● Keypoint coordinate data:

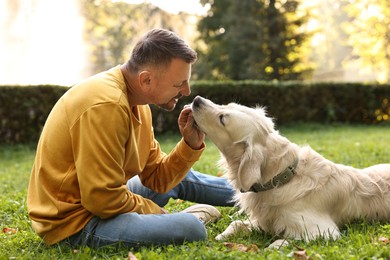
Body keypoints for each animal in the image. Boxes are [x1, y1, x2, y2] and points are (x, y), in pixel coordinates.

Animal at [190, 95, 390, 248]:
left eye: (222, 118)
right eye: (227, 105)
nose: (196, 99)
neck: (282, 178)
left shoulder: (324, 231)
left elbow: (280, 242)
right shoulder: (264, 221)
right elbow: (236, 223)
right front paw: (222, 236)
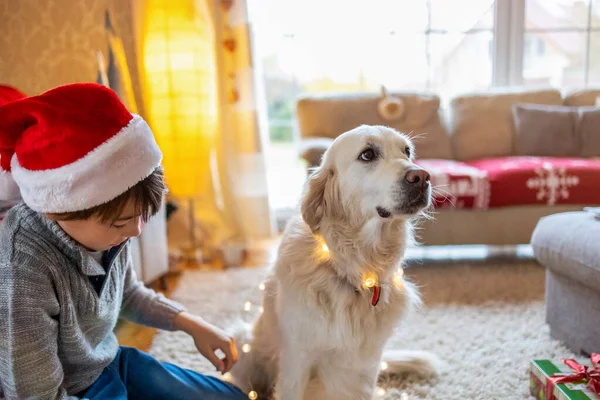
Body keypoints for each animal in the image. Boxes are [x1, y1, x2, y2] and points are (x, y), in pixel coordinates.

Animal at [230, 124, 440, 396]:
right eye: (367, 154)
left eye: (407, 152)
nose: (422, 177)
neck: (354, 268)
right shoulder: (296, 359)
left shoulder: (367, 364)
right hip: (241, 343)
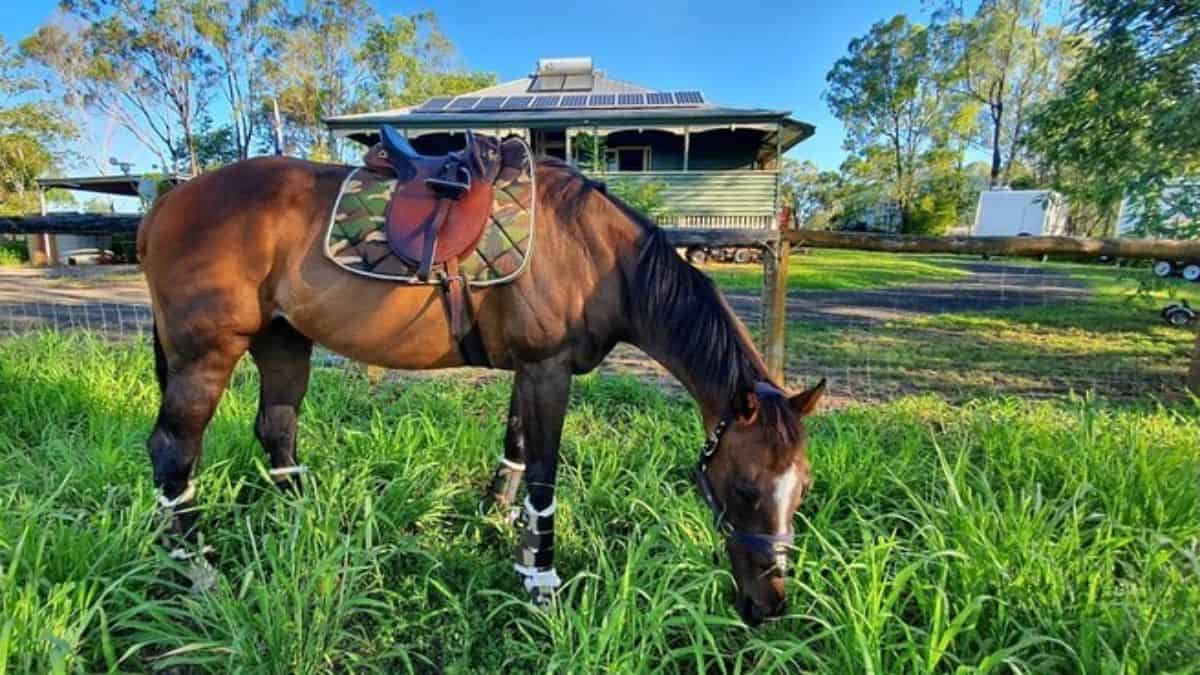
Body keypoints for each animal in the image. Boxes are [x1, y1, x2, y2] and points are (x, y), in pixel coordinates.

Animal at [138, 145, 825, 619]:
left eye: (803, 490)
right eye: (744, 488)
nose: (770, 605)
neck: (598, 257)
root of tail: (166, 203)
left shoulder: (531, 369)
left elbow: (517, 450)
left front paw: (507, 535)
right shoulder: (547, 369)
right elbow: (544, 477)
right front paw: (542, 584)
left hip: (282, 342)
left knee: (277, 431)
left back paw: (307, 528)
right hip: (206, 355)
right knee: (173, 452)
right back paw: (197, 571)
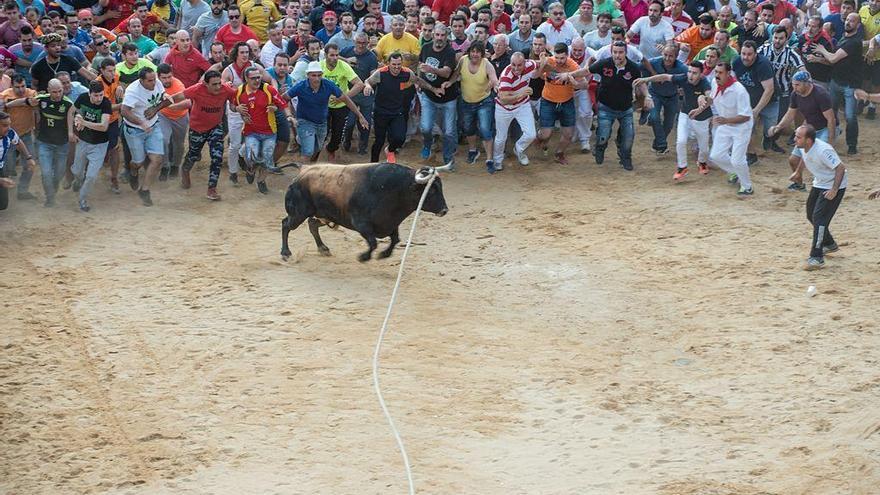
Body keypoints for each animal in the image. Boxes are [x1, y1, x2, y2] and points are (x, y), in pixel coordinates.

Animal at [280, 163, 450, 264]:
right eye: (431, 190)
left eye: (440, 187)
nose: (444, 210)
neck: (395, 189)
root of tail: (303, 169)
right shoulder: (362, 225)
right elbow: (373, 242)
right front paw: (363, 257)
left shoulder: (390, 224)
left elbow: (395, 239)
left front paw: (384, 254)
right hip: (298, 214)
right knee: (286, 225)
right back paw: (286, 253)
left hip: (325, 215)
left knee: (312, 224)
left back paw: (323, 249)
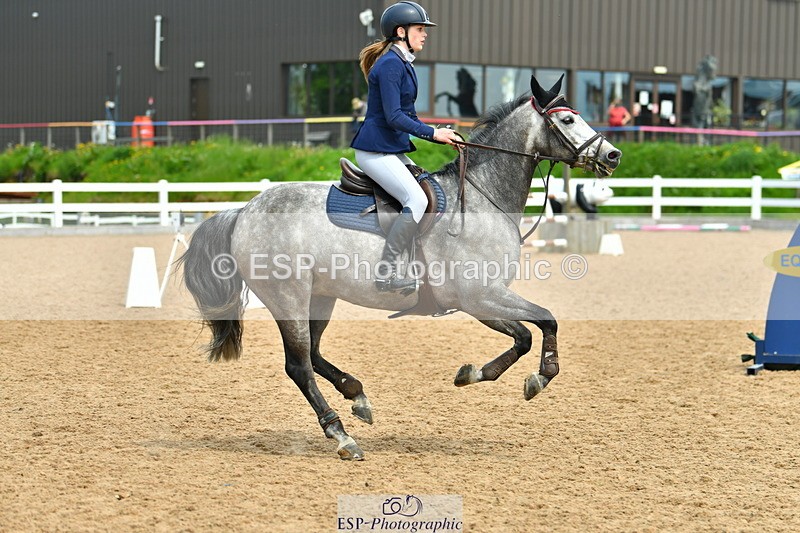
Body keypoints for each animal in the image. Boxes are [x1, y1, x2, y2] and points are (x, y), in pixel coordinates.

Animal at [179, 74, 622, 460]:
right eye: (568, 120)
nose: (612, 155)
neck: (483, 198)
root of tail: (243, 211)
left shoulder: (481, 300)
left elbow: (530, 332)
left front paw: (480, 374)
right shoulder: (480, 297)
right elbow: (541, 324)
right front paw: (535, 377)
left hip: (320, 297)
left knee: (315, 355)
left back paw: (357, 396)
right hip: (288, 297)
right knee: (299, 365)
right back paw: (341, 435)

● Directions for this task: Please print the records above word for word, leaving every image out.

● Answer space:
Body keypoints for each animal in the image. Boxes are [x1, y1, x2, y2] and points are (x, y), in pixel coordinates.

Animal at [190, 95, 390, 248]:
left eye: (222, 118)
right eye: (227, 105)
nose: (196, 99)
neck: (282, 178)
left shoulder: (324, 231)
left elbow: (280, 242)
right shoulder: (264, 221)
right elbow: (236, 223)
right front paw: (222, 236)
Body keypoints for each animal in the image. Boxes are [x1, y1, x2, y2] and points are (x, y), in pixel coordinates.

Animal at [230, 124, 440, 396]:
right eye: (367, 154)
left eye: (407, 152)
nose: (422, 177)
neck: (354, 268)
right shoulder: (296, 359)
left shoulder: (367, 364)
right hip: (241, 343)
Body keypoints for each animal in the image. Boxes are [x1, y1, x2, y2] and points are (x, y), in pixel coordinates.

Animal at [138, 145, 825, 619]:
left eye: (803, 490)
right eye: (744, 488)
nose: (770, 605)
neck: (598, 257)
root of tail: (166, 203)
left shoulder: (531, 369)
left elbow: (517, 450)
left front paw: (507, 535)
right shoulder: (547, 369)
right elbow: (544, 477)
right front paw: (542, 584)
left hip: (282, 342)
left knee: (277, 431)
left back paw: (307, 528)
right hip: (206, 355)
right knee: (173, 452)
right back paw: (197, 571)
Body keypoints for each animal in the image. Boxes are [x1, y1, x2, y2] and points are (x, y), in pixel coordinates.

Animal at [280, 163, 450, 264]:
right eye: (431, 190)
left eye: (440, 187)
nose: (444, 210)
neck: (395, 189)
root of tail: (303, 169)
right shoulder: (362, 225)
right elbow: (373, 242)
right front paw: (363, 257)
left shoulder: (390, 224)
left elbow: (395, 239)
left front paw: (384, 254)
right hip: (298, 214)
right knee: (286, 225)
right back paw: (286, 253)
left hip: (325, 215)
left knee: (312, 224)
left back paw: (323, 249)
Body keypoints for each animal in the image. Boxes are [x1, y1, x2, y2] and points are (x, y), in pixel coordinates.

Animal at [179, 74, 622, 460]:
right eye: (568, 120)
nose: (612, 155)
neck: (483, 198)
root of tail: (243, 211)
left shoulder: (481, 300)
left elbow: (530, 332)
left front paw: (480, 374)
right shoulder: (480, 297)
right elbow: (541, 324)
right front paw: (535, 377)
left hip: (320, 297)
left knee: (315, 355)
left back paw: (357, 396)
right hip: (288, 297)
right knee: (299, 365)
right back paw: (341, 435)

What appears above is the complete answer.